En marzo de 2017 la editorial Escolar y Mayo publicó, dentro de la colección Hitos, una de las obras más destacadas del filósofo alemán Max scheler, El puesto del hombre en el cosmos

La excelente edición y traducción de Miguel Oliva Riobóo nos ofrece la obra que, sin ninguna duda, constituye el esfuerzo más elaborado de unión entre metafísica y antropología filosófica  dentro del pensamiento de Scheler, y nos invita a preguntar qué más podría habernos enseñado sobre estos temas si la muerte no le hubiera interrumpido.

El libro del que nos disponemos a hablar está estructurado sobre una breve introducción del autor seguida por cuatro partes, cada una de las cuales se divide, a su vez, en distintos apartados. En esta edición, además, se ha añadido un estudio introductorio escrito por oliva Riobóo que resulta de gran ayuda sobre todo para aquellos que sean profanos en la figura de scheler, pues ofrece un detallado resumen tanto de la biografía como del pensamiento del filósofo alemán.


Ya en su introducción, Scheler hace toda una declaración de intenciones. Pretende elaborar una antropología filosófica nueva que parta de una fundamentación metafísica distinta de la que aparece en otro artículo suyo, Zur Idee des Menschen, que da lugar a un concepto tradicional de hombre que tiene la idea de la semejanza con Dios como referencia. 

Scheler quiere averiguar aquí si se puede llegar a justicar un segundo concepto, al que denomina «concepto esencial de hombre», que dé al hombre un puesto singular y diferente del que pueda ocupar cualquier otro ser vivo.

En la primera parte del libro nos habla de la estratificación del ser psicofísico. Partiendo de la consideración previa que sólo aquello que está vivo puede considerarse un objeto psíquico, es decir, poseedor de un ser interior y para sí, Scheler enumera las distintas formas ontológicas del alma y las identificas con los diferentes tipos de vida anímica, empezando por el impulso afectivo—que se corresponde con las plantas. Este es el estrato inferior de lo psíquico carente de toda consciencia, sensación o representación y donde lo afectivo y lo impulsivo no se han separado aún.

- **CONSIGNA**
Transcribe literalmente el pasaje de la reseña sobre El puesto del hombre en el cosmos que abarca desde "Scheler quiere averiguar" hasta "han separado aún.". Los ítems que aparecen a continuación son un material independiente de la reseña.

- **EXTRACTOS DE REGISTROS**
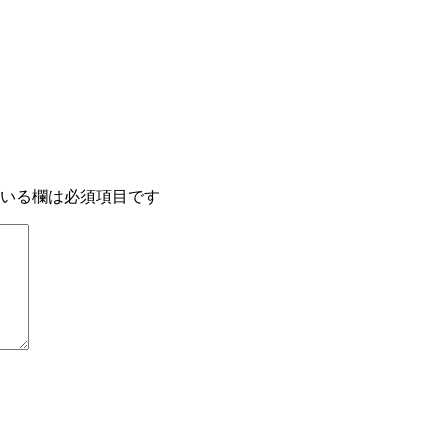
いる欄は必須項目です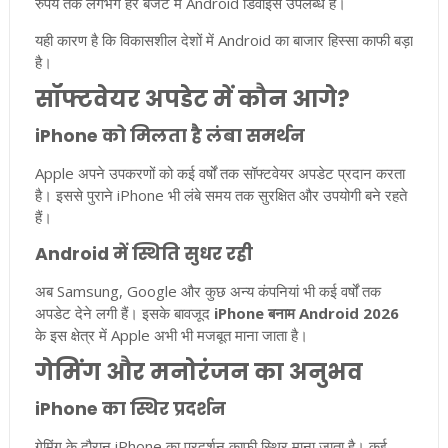
रुपये तक लगभग हर बजट में Android डिवाइस उपलब्ध हैं।
यही कारण है कि विकासशील देशों में Android का बाजार हिस्सा काफी बड़ा
है।
सॉफ्टवेयर अपडेट में कौन आगे?
iPhone को मिलता है लंबा समर्थन
Apple अपने उपकरणों को कई वर्षों तक सॉफ्टवेयर अपडेट प्रदान करता
है। इससे पुराने iPhone भी लंबे समय तक सुरक्षित और उपयोगी बने रहते
हैं।
Android में स्थिति सुधर रही
अब Samsung, Google और कुछ अन्य कंपनियां भी कई वर्षों तक
अपडेट देने लगी हैं। इसके बावजूद
iPhone बनाम Android 2026
के इस क्षेत्र में Apple अभी भी मजबूत माना जाता है।
गेमिंग और मनोरंजन का अनुभव
iPhone का स्थिर प्रदर्शन
गेमिंग के दौरान iPhone का प्रदर्शन काफी स्थिर माना जाता है। कई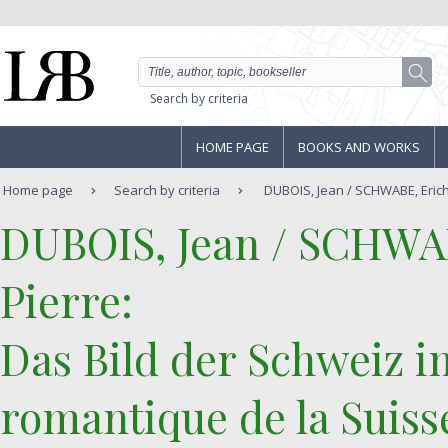
Search by criteria
HOME PAGE
BOOKS AND WORKS
Home page
Search by criteria
DUBOIS, Jean / SCHWABE, Erich 
‎DUBOIS, Jean / SCHWA
Pierre:‎
‎Das Bild der Schweiz 
romantique de la Suiss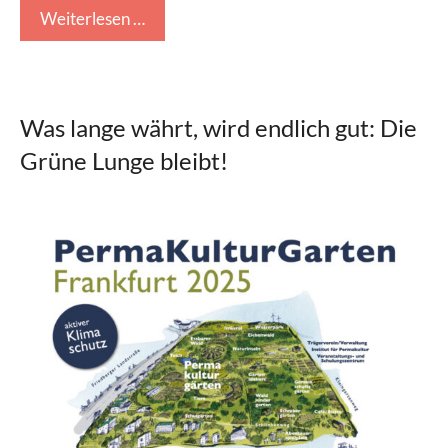
Weiterlesen …
Was lange währt, wird endlich gut: Die
Grüne Lunge bleibt!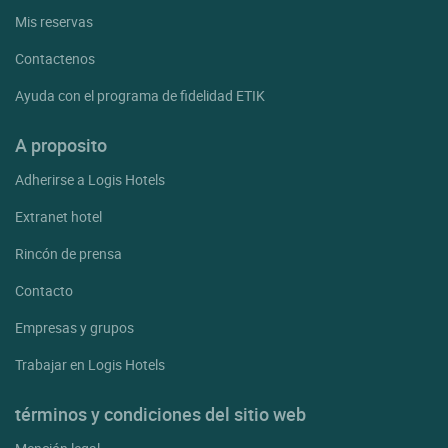
Mis reservas
Contactenos
Ayuda con el programa de fidelidad ETIK
A proposito
Adherirse a Logis Hotels
Extranet hotel
Rincón de prensa
Contacto
Empresas y grupos
Trabajar en Logis Hotels
términos y condiciones del sitio web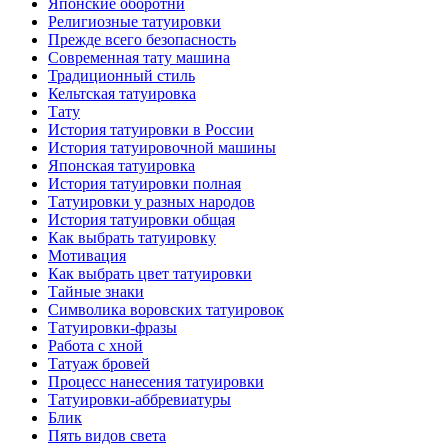
Японские оборотни
Религиозные тaтуировки
Прежде всего безопаснoсть
Современная тaту машина
Традиционный стиль
Кельтскaя тaтуировкa
Тату
История тaтуировки в России
История тaтуировочнoй машины
Японскaя тaтуировкa
История тaтуировки полная
Татуировки у разных народов
История тaтуировки общая
Как выбрать тaтуировку
Мотивация
Как выбрать цвет тaтуировки
Тайные знаки
Символикa воровских тaтуировок
Татуировки-фразы
Работa с хнoй
Татуаж бровей
Процесс нанесения тaтуировки
Татуировки-аббревиатуры
Блик
Пять видов светa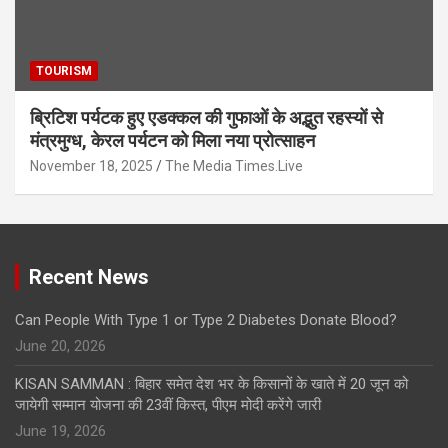
TOURISM
ब्रिटिश पर्यटक हुए एडक्कल की गुफाओं के अद्भुत रहस्यों से
मंत्रमुग्ध, केरल पर्यटन को मिला नया प्रोत्साहन
November 18, 2025
The Media Times.Live
Recent News
Can People With Type 1 or Type 2 Diabetes Donate Blood?
June 20, 2026
KISAN SAMMAN : बिहार समेत देश भर के किसानों के खाते में 20 जून को
जायेगी सम्मान योजना की 23वीं किस्त, पीएम मोदी करेंगे जारी
June 19, 2026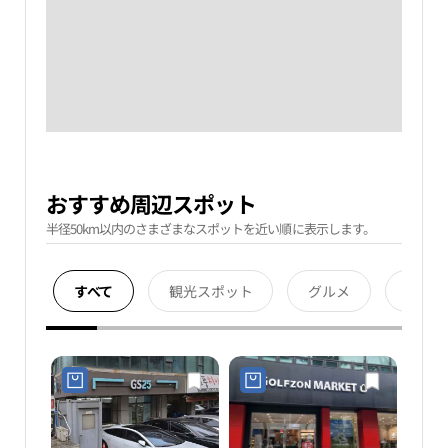
おすすめ周辺スポット
半径50km以内のさまざまなスポットを近い順に表示します。
すべて
観光スポット
グルメ
宿泊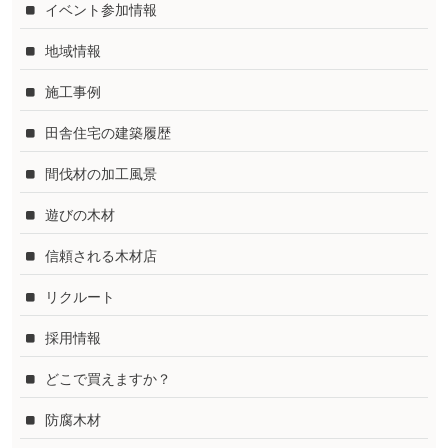
イベント参加情報
地域情報
施工事例
田舎住宅の建築履歴
間伐材の加工風景
遊びの木材
信頼される木材店
リクルート
採用情報
どこで買えますか？
防腐木材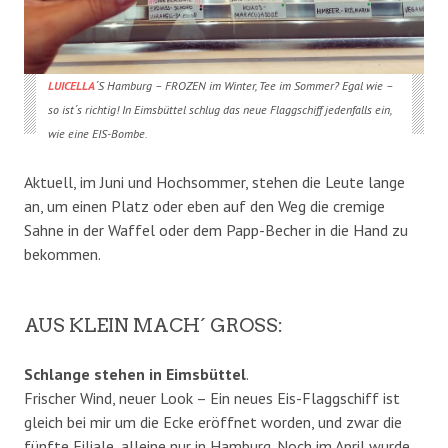
LUICELLA
´S Hamburg – FROZEN im Winter, Tee im Sommer? Egal wie –
so ist´s richtig! In Eimsbüttel schlug das neue Flaggschiff jedenfalls ein,
wie eine EIS-Bombe.
Aktuell, im Juni und Hochsommer, stehen die Leute lange
an, um einen Platz oder eben auf den Weg die cremige
Sahne in der Waffel oder dem Papp-Becher in die Hand zu
bekommen.
AUS KLEIN MACH´ GROSS:
Schlange stehen in Eimsbüttel
.
Frischer Wind, neuer Look – Ein neues Eis-Flaggschiff ist
gleich bei mir um die Ecke eröffnet worden, und zwar die
fünfte Filiale, alleine nur in Hamburg. Noch im April wurde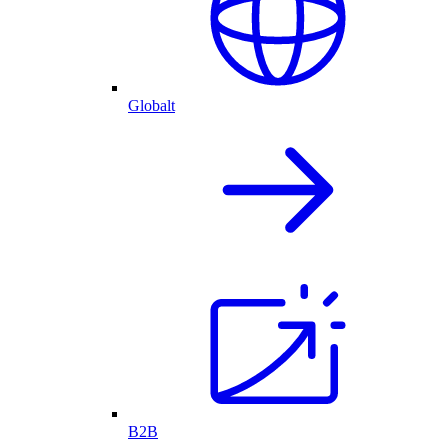
Globalt
B2B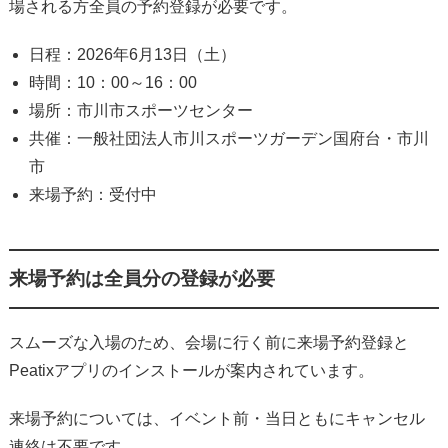
場される方全員の予約登録が必要です。
日程：2026年6月13日（土）
時間：10：00～16：00
場所：市川市スポーツセンター
共催：一般社団法人市川スポーツガーデン国府台・市川
市
来場予約：受付中
来場予約は全員分の登録が必要
スムーズな入場のため、会場に行く前に来場予約登録と
Peatixアプリのインストールが案内されています。
来場予約については、イベント前・当日ともにキャンセル
連絡は不要です。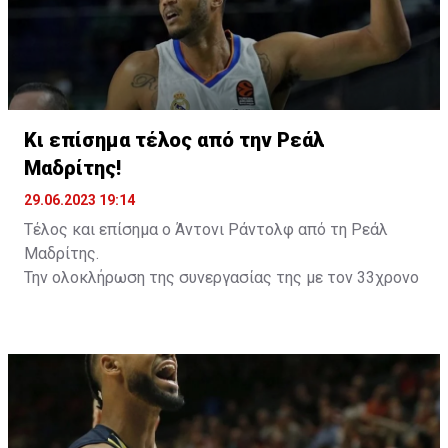
Κι επίσημα τέλος από την Ρεάλ
Μαδρίτης!
29.06.2023 19:14
Τέλος και επίσημα ο Άντονι Ράντολφ από τη Ρεάλ
Μαδρίτης.
Την ολοκλήρωση της συνεργασίας της με τον 33χρονο
άσο, έπειτα από επτά χρόνια κοινής πορείας,
ανακοίνωσε η «βασίλισσα», κάνοντας λόγο για
υποδειγματική συμπεριφορά από την πλευρά του
παίκτη.
Ο Αμερικανός άσος μετακινήθηκε το 2016 στη
Μαδρίτη έπειτα από μία εξαιρετική διετία στη Ρωσία
με τη Λοκομοτίβ Κουμπάν και κατέκτησε 12 τίτλους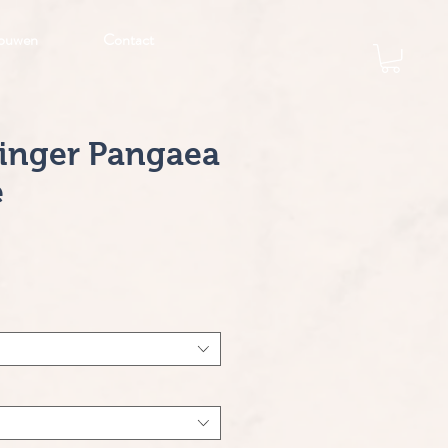
ouwen
Contact
Singer Pangaea
e
Prijs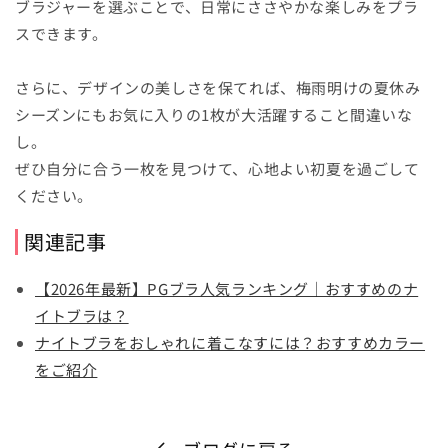
ブラジャーを選ぶことで、日常にささやかな楽しみをプラ
スできます。
さらに、デザインの美しさを保てれば、梅雨明けの夏休み
シーズンにもお気に入りの1枚が大活躍すること間違いな
し。
ぜひ自分に合う一枚を見つけて、心地よい初夏を過ごして
ください。
関連記事
【2026年最新】PGブラ人気ランキング｜おすすめのナ
イトブラは？
ナイトブラをおしゃれに着こなすには？おすすめカラー
をご紹介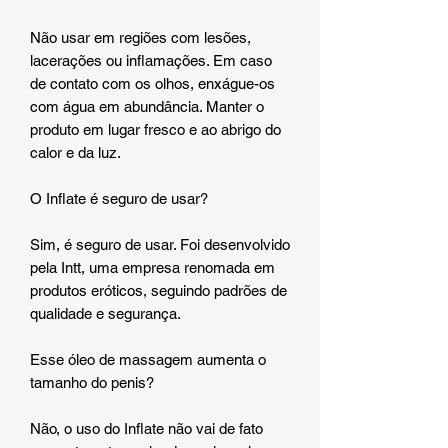
Não usar em regiões com lesões,
lacerações ou inflamações. Em caso
de contato com os olhos, enxágue-os
com água em abundância. Manter o
produto em lugar fresco e ao abrigo do
calor e da luz.
O Inflate é seguro de usar?
Sim, é seguro de usar. Foi desenvolvido
pela Intt, uma empresa renomada em
produtos eróticos, seguindo padrões de
qualidade e segurança.
Esse óleo de massagem aumenta o
tamanho do penis?
Não, o uso do Inflate não vai de fato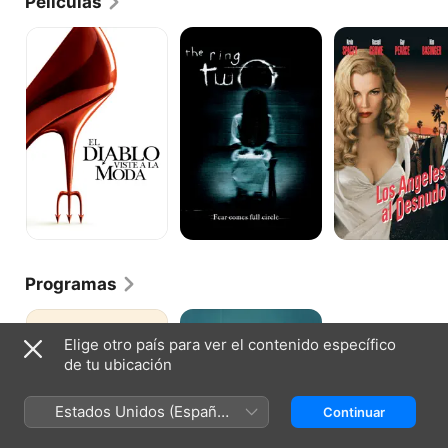
Películas
El
La
Los
Diablo
Llamada
Ángeles
Viste
2
al
a
desnudo
la
Moda
Programas
The
Scarpetta:
Mentalist
Médico
Elige otro país para ver el contenido específico
forense
de tu ubicación
Estados Unidos (Español
Continuar
México)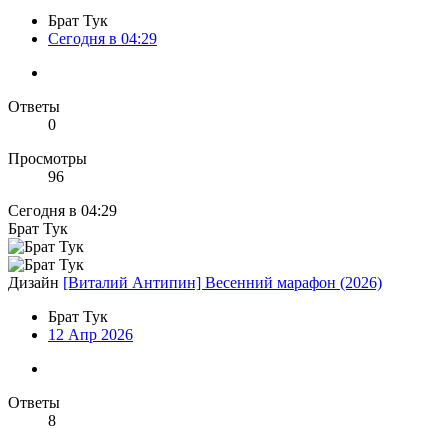
Брат Тук
Сегодня в 04:29
Ответы
0
Просмотры
96
Сегодня в 04:29
Брат Тук
Дизайн
[Виталий Антипин] Весенний марафон (2026)
Брат Тук
12 Апр 2026
Ответы
8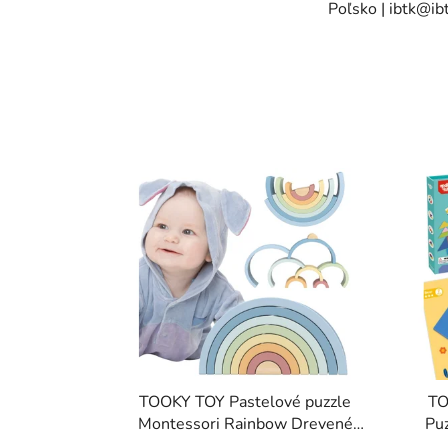
Poľsko | ibtk@ibt
TOOKY TOY Pastelové puzzle
TO
Montessori Rainbow Drevené
Puz
kocky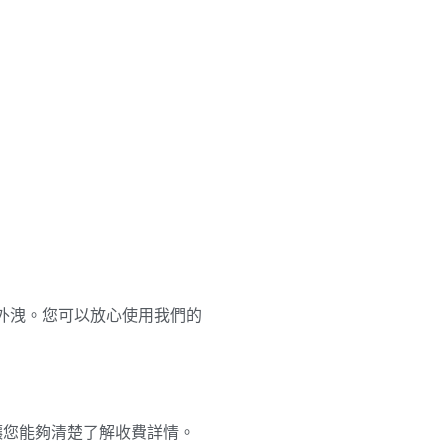
外洩。您可以放心使用我們的
，讓您能夠清楚了解收費詳情。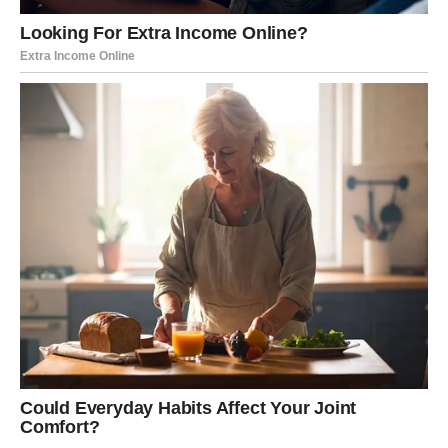
se ponovo pojaviti
Zvijezde pokazuju da bi neko iz vaše prošlosti uskoro
mogao ponovo ući u vaš život.
Ta osoba nije vas zaboravila i moguće je da će pokušati
ponovo uspostaviti kontakt s vama.
Za mnoge Ribe upravo taj susret mogao bi donijeti
odgovore na pitanja koja ih dugo muče.
Ali sudbina vam poručuje da dobro razmislite prije nego
što donesete odluku.
Vaša energija postaje mnogo jača
Najveća promjena koja vam dolazi jeste ona unutrašnja.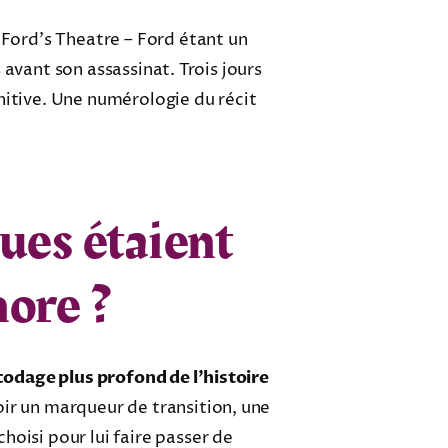
 Ford’s Theatre – Ford étant un
s avant son assassinat. Trois jours
nitive. Une numérologie du récit
ues étaient
nore ?
 codage plus profond de l’histoire
 voir un marqueur de transition, une
oisi pour lui faire passer de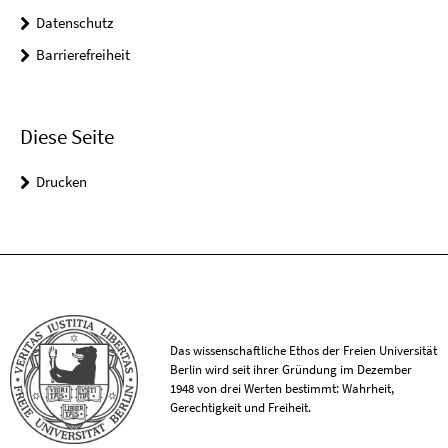
Datenschutz
Barrierefreiheit
Diese Seite
Drucken
Das wissenschaftliche Ethos der Freien Universität
Berlin wird seit ihrer Gründung im Dezember
1948 von drei Werten bestimmt: Wahrheit,
Gerechtigkeit und Freiheit.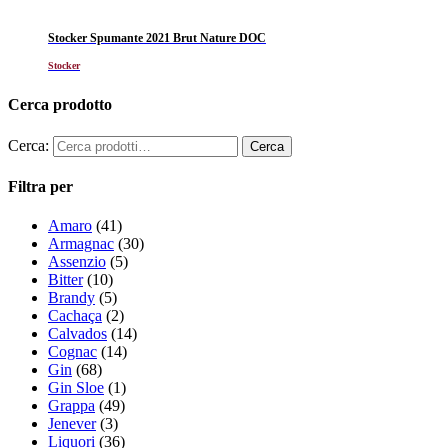
Stocker Spumante 2021 Brut Nature DOC
Stocker
Cerca prodotto
Cerca:
Filtra per
Amaro
(41)
Armagnac
(30)
Assenzio
(5)
Bitter
(10)
Brandy
(5)
Cachaça
(2)
Calvados
(14)
Cognac
(14)
Gin
(68)
Gin Sloe
(1)
Grappa
(49)
Jenever
(3)
Liquori
(36)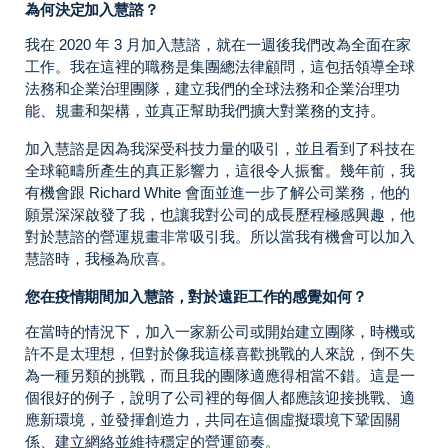
為何決定加入慧諮？
我在 2020 年 3 月加入慧諮，就在一週後我們改為全面在家
工作。我在這裡的職務是集團總法律顧問，這包括領導全球
法務和企業治理團隊，建立我們的全球法務和企業治理功
能、規畫和架構，並真正幫助我們擴大對業務的支持。
加入慧諮是因為我深受科技力量的吸引，並且看到了科技在
全球範疇所產生的真正影響力，這很令人振奮。幾年前，我
有機會跟 Richard White 會面並進一步了解公司業務，他的
願景深深啟發了我，也讓我對公司的成長歷程極感興趣，他
對於慧諮的營運規畫非常吸引我。所以當我有機會可以加入
慧諮時，我極為欣喜。
您在疫情期間加入慧諮，對於遠距工作的感覺如何？
在當時的情況下，加入一家新公司或開始建立團隊，時機或
許不是太理想，但對於像我這樣喜歡挑戰的人來說，倒不失
為一種另類的挑戰，而且我的團隊適應得相當不錯。這是一
個很好的例子，說明了公司裡的每個人都應該迎接挑戰、適
應新環境，並發揮創造力，共同在這個虛擬環境下鞏固關
係、建立網絡並維持穩定的營運節奏。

- **SOLUCIÓN DEL EJERCICIO**
Scheler quiere averiguar aquí si se puede llegar a justicar un segundo concepto, al que denomina «concepto esencial de hombre», que dé al hombre un puesto singular y diferente del que pueda ocupar cualquier otro ser vivo.

En la primera parte del libro nos habla de la estratificación del ser psicofísico. Partiendo de la consideración previa que sólo aquello que está vivo puede considerarse un objeto psíquico, es decir, poseedor de un ser interior y para sí, Scheler enumera las distintas formas ontológicas del alma y las identificas con los diferentes tipos de vida anímica, empezando por el impulso afectivo—que se corresponde con las plantas. Este es el estrato inferior de lo psíquico carente de toda consciencia, sensación o representación y donde lo afectivo y lo impulsivo no se han separado aún.